> _Aim of the exercise_
The whole listing that follows should be printed again, unchanged.

> _The records_

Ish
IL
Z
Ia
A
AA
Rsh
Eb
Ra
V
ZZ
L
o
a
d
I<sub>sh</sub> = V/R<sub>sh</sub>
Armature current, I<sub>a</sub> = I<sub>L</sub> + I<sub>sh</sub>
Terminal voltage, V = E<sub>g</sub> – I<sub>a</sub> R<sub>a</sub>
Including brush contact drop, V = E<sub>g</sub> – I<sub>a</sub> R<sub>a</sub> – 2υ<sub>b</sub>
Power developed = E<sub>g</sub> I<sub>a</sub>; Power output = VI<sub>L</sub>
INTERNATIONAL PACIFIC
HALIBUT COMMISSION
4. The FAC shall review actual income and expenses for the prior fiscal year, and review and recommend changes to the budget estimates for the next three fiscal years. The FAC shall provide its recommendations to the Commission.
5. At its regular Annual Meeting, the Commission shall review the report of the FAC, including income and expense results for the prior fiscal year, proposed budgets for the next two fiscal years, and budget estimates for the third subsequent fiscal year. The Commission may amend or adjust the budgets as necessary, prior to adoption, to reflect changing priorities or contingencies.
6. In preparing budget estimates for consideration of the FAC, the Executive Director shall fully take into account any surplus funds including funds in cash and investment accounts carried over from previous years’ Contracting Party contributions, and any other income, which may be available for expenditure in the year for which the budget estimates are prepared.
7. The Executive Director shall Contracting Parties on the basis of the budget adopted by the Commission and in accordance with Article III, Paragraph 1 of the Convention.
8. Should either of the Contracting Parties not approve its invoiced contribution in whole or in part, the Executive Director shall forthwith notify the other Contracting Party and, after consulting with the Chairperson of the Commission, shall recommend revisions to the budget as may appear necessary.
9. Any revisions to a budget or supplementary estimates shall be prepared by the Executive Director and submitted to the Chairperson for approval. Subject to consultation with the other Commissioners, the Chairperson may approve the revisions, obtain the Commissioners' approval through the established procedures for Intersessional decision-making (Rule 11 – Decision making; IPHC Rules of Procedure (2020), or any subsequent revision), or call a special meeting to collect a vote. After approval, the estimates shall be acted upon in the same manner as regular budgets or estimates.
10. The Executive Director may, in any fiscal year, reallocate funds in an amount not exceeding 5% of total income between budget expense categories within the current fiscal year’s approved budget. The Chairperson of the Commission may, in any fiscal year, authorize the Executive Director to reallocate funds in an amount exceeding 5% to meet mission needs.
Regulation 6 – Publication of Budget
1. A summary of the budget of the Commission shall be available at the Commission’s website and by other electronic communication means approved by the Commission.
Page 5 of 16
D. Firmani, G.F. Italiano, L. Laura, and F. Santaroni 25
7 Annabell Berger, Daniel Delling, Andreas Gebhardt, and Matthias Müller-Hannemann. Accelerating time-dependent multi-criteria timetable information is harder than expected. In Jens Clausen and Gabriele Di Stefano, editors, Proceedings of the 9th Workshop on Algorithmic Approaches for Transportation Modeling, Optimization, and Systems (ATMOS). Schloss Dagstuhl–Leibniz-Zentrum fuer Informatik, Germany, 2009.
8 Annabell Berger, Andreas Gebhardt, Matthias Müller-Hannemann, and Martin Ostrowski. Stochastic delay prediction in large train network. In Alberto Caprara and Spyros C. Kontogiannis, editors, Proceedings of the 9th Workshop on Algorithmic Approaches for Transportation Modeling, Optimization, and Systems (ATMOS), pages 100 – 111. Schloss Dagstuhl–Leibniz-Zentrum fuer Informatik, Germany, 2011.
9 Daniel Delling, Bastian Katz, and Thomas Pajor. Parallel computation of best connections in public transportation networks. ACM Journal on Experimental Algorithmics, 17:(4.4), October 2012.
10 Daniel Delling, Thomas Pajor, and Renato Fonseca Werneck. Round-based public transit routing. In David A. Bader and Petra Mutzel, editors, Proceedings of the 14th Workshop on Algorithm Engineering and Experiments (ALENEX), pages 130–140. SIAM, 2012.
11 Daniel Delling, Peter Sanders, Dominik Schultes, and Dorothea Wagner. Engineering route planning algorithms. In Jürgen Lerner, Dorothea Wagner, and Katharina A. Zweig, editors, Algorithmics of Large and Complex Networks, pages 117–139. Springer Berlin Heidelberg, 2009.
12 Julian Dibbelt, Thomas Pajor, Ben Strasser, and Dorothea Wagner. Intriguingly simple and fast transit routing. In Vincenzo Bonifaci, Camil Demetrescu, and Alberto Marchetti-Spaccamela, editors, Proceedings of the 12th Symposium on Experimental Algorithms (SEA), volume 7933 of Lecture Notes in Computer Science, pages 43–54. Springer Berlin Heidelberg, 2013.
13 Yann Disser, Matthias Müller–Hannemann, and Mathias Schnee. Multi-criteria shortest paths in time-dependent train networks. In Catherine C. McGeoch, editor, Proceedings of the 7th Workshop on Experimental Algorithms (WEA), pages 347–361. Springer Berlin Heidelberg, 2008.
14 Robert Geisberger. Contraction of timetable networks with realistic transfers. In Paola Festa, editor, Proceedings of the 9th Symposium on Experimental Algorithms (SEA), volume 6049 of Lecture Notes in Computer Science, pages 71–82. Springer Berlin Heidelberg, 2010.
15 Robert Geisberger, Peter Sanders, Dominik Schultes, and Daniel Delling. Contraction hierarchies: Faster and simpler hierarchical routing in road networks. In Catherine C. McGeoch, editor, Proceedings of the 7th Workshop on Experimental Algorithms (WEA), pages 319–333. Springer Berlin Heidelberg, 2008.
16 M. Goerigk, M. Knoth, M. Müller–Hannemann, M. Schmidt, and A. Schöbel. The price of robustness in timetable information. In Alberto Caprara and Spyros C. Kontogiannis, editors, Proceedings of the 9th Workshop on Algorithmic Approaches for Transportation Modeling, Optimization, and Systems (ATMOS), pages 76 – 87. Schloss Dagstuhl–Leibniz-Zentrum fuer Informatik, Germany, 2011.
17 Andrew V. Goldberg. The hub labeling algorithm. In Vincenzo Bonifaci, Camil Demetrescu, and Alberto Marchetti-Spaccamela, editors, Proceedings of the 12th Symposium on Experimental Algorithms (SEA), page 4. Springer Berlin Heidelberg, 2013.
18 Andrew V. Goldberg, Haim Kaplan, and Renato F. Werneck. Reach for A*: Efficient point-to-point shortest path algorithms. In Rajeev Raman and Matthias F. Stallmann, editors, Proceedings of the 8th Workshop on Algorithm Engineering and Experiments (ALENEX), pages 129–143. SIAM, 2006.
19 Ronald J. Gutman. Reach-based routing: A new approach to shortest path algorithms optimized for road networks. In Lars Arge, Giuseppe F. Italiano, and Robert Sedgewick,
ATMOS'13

> _Answer to this task_
Ish
IL
Z
Ia
A
AA
Rsh
Eb
Ra
V
ZZ
L
o
a
d
I<sub>sh</sub> = V/R<sub>sh</sub>
Armature current, I<sub>a</sub> = I<sub>L</sub> + I<sub>sh</sub>
Terminal voltage, V = E<sub>g</sub> – I<sub>a</sub> R<sub>a</sub>
Including brush contact drop, V = E<sub>g</sub> – I<sub>a</sub> R<sub>a</sub> – 2υ<sub>b</sub>
Power developed = E<sub>g</sub> I<sub>a</sub>; Power output = VI<sub>L</sub>
INTERNATIONAL PACIFIC
HALIBUT COMMISSION
4. The FAC shall review actual income and expenses for the prior fiscal year, and review and recommend changes to the budget estimates for the next three fiscal years. The FAC shall provide its recommendations to the Commission.
5. At its regular Annual Meeting, the Commission shall review the report of the FAC, including income and expense results for the prior fiscal year, proposed budgets for the next two fiscal years, and budget estimates for the third subsequent fiscal year. The Commission may amend or adjust the budgets as necessary, prior to adoption, to reflect changing priorities or contingencies.
6. In preparing budget estimates for consideration of the FAC, the Executive Director shall fully take into account any surplus funds including funds in cash and investment accounts carried over from previous years’ Contracting Party contributions, and any other income, which may be available for expenditure in the year for which the budget estimates are prepared.
7. The Executive Director shall Contracting Parties on the basis of the budget adopted by the Commission and in accordance with Article III, Paragraph 1 of the Convention.
8. Should either of the Contracting Parties not approve its invoiced contribution in whole or in part, the Executive Director shall forthwith notify the other Contracting Party and, after consulting with the Chairperson of the Commission, shall recommend revisions to the budget as may appear necessary.
9. Any revisions to a budget or supplementary estimates shall be prepared by the Executive Director and submitted to the Chairperson for approval. Subject to consultation with the other Commissioners, the Chairperson may approve the revisions, obtain the Commissioners' approval through the established procedures for Intersessional decision-making (Rule 11 – Decision making; IPHC Rules of Procedure (2020), or any subsequent revision), or call a special meeting to collect a vote. After approval, the estimates shall be acted upon in the same manner as regular budgets or estimates.
10. The Executive Director may, in any fiscal year, reallocate funds in an amount not exceeding 5% of total income between budget expense categories within the current fiscal year’s approved budget. The Chairperson of the Commission may, in any fiscal year, authorize the Executive Director to reallocate funds in an amount exceeding 5% to meet mission needs.
Regulation 6 – Publication of Budget
1. A summary of the budget of the Commission shall be available at the Commission’s website and by other electronic communication means approved by the Commission.
Page 5 of 16
D. Firmani, G.F. Italiano, L. Laura, and F. Santaroni 25
7 Annabell Berger, Daniel Delling, Andreas Gebhardt, and Matthias Müller-Hannemann. Accelerating time-dependent multi-criteria timetable information is harder than expected. In Jens Clausen and Gabriele Di Stefano, editors, Proceedings of the 9th Workshop on Algorithmic Approaches for Transportation Modeling, Optimization, and Systems (ATMOS). Schloss Dagstuhl–Leibniz-Zentrum fuer Informatik, Germany, 2009.
8 Annabell Berger, Andreas Gebhardt, Matthias Müller-Hannemann, and Martin Ostrowski. Stochastic delay prediction in large train network. In Alberto Caprara and Spyros C. Kontogiannis, editors, Proceedings of the 9th Workshop on Algorithmic Approaches for Transportation Modeling, Optimization, and Systems (ATMOS), pages 100 – 111. Schloss Dagstuhl–Leibniz-Zentrum fuer Informatik, Germany, 2011.
9 Daniel Delling, Bastian Katz, and Thomas Pajor. Parallel computation of best connections in public transportation networks. ACM Journal on Experimental Algorithmics, 17:(4.4), October 2012.
10 Daniel Delling, Thomas Pajor, and Renato Fonseca Werneck. Round-based public transit routing. In David A. Bader and Petra Mutzel, editors, Proceedings of the 14th Workshop on Algorithm Engineering and Experiments (ALENEX), pages 130–140. SIAM, 2012.
11 Daniel Delling, Peter Sanders, Dominik Schultes, and Dorothea Wagner. Engineering route planning algorithms. In Jürgen Lerner, Dorothea Wagner, and Katharina A. Zweig, editors, Algorithmics of Large and Complex Networks, pages 117–139. Springer Berlin Heidelberg, 2009.
12 Julian Dibbelt, Thomas Pajor, Ben Strasser, and Dorothea Wagner. Intriguingly simple and fast transit routing. In Vincenzo Bonifaci, Camil Demetrescu, and Alberto Marchetti-Spaccamela, editors, Proceedings of the 12th Symposium on Experimental Algorithms (SEA), volume 7933 of Lecture Notes in Computer Science, pages 43–54. Springer Berlin Heidelberg, 2013.
13 Yann Disser, Matthias Müller–Hannemann, and Mathias Schnee. Multi-criteria shortest paths in time-dependent train networks. In Catherine C. McGeoch, editor, Proceedings of the 7th Workshop on Experimental Algorithms (WEA), pages 347–361. Springer Berlin Heidelberg, 2008.
14 Robert Geisberger. Contraction of timetable networks with realistic transfers. In Paola Festa, editor, Proceedings of the 9th Symposium on Experimental Algorithms (SEA), volume 6049 of Lecture Notes in Computer Science, pages 71–82. Springer Berlin Heidelberg, 2010.
15 Robert Geisberger, Peter Sanders, Dominik Schultes, and Daniel Delling. Contraction hierarchies: Faster and simpler hierarchical routing in road networks. In Catherine C. McGeoch, editor, Proceedings of the 7th Workshop on Experimental Algorithms (WEA), pages 319–333. Springer Berlin Heidelberg, 2008.
16 M. Goerigk, M. Knoth, M. Müller–Hannemann, M. Schmidt, and A. Schöbel. The price of robustness in timetable information. In Alberto Caprara and Spyros C. Kontogiannis, editors, Proceedings of the 9th Workshop on Algorithmic Approaches for Transportation Modeling, Optimization, and Systems (ATMOS), pages 76 – 87. Schloss Dagstuhl–Leibniz-Zentrum fuer Informatik, Germany, 2011.
17 Andrew V. Goldberg. The hub labeling algorithm. In Vincenzo Bonifaci, Camil Demetrescu, and Alberto Marchetti-Spaccamela, editors, Proceedings of the 12th Symposium on Experimental Algorithms (SEA), page 4. Springer Berlin Heidelberg, 2013.
18 Andrew V. Goldberg, Haim Kaplan, and Renato F. Werneck. Reach for A*: Efficient point-to-point shortest path algorithms. In Rajeev Raman and Matthias F. Stallmann, editors, Proceedings of the 8th Workshop on Algorithm Engineering and Experiments (ALENEX), pages 129–143. SIAM, 2006.
19 Ronald J. Gutman. Reach-based routing: A new approach to shortest path algorithms optimized for road networks. In Lars Arge, Giuseppe F. Italiano, and Robert Sedgewick,
ATMOS'13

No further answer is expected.